Ist die individuelle Bedrohung durch Big Data größer als die durch Big Pharma? Hinterlässt die aktuelle Fusionierungswelle auf dem Arzneimittelmarkt wirklich nur Spuren auf dem Wirtschaftsparkett oder zahlt am Ende auch der Patient seinen Preis dafür?

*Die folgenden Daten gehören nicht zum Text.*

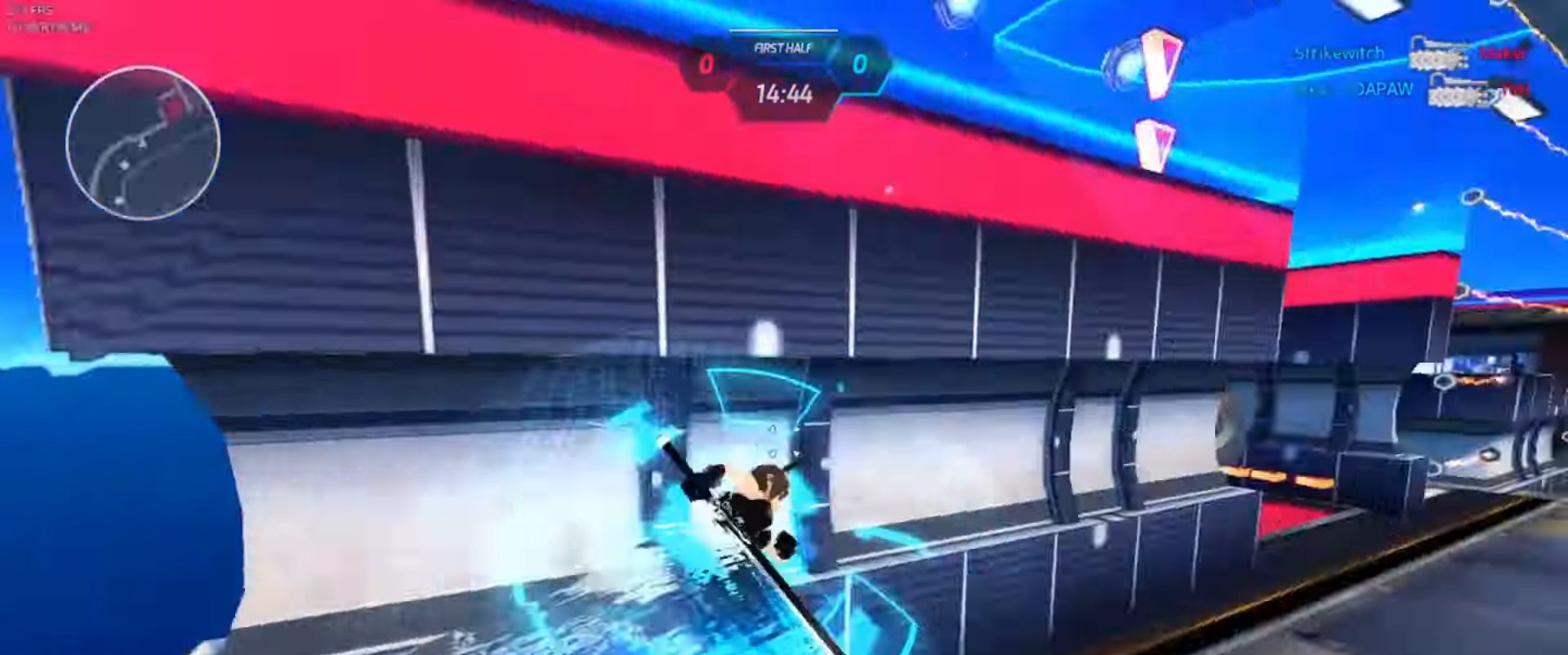
{"keys": ["w"], "events": [[183, "a", "up"], [266, "w", "down"]]}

Letzteres steht zu befürchten, weshalb umso erstaunlicher ist, dass Big Data sogar für hitzige Feuilletondebatten sorgt, Big Pharma aber allenfalls die Fachwelt bewegt, wenn überhaupt.
Die Riesen schlucken kleine, potente Firmen, um Forschungskosten zu sparen.
Der Trend ist klar: Die Riesen schlucken kleine, potente Firmen, um sich die hohen und für sie schlecht kalkulierbaren Forschungskosten zu sparen. Und der Patient? Für weit verbreitete Zivilisationskrankheiten wie Diabetes und Bluthochdruck wird es künftig vermutlich noch mehr und noch teurere Spritzen und Pillen geben, denn damit lässt sich gut Geld verdienen. Auf der Strecke werden jene Patienten bleiben, die regelmäßig Medikamente für seltenere oder aber nur hin und wieder bei schlimmen akuten Krankheiten benötigen. Schon jetzt herrscht ein regelrechter Forschungsnotstand bei Antibiotika, Impfstoffen oder Mitteln gegen Tuberkulose. Die Pharmafusionen werden diesen Notstand nicht beheben, sondern weiter forcieren. Christiane Fischer vom Deutschen Ethikrat prophezeit „mehr Forschung zu Scheininnovationen“ und dadurch (noch) mehr überflüssige Medikamente zu über- höhten Preisen.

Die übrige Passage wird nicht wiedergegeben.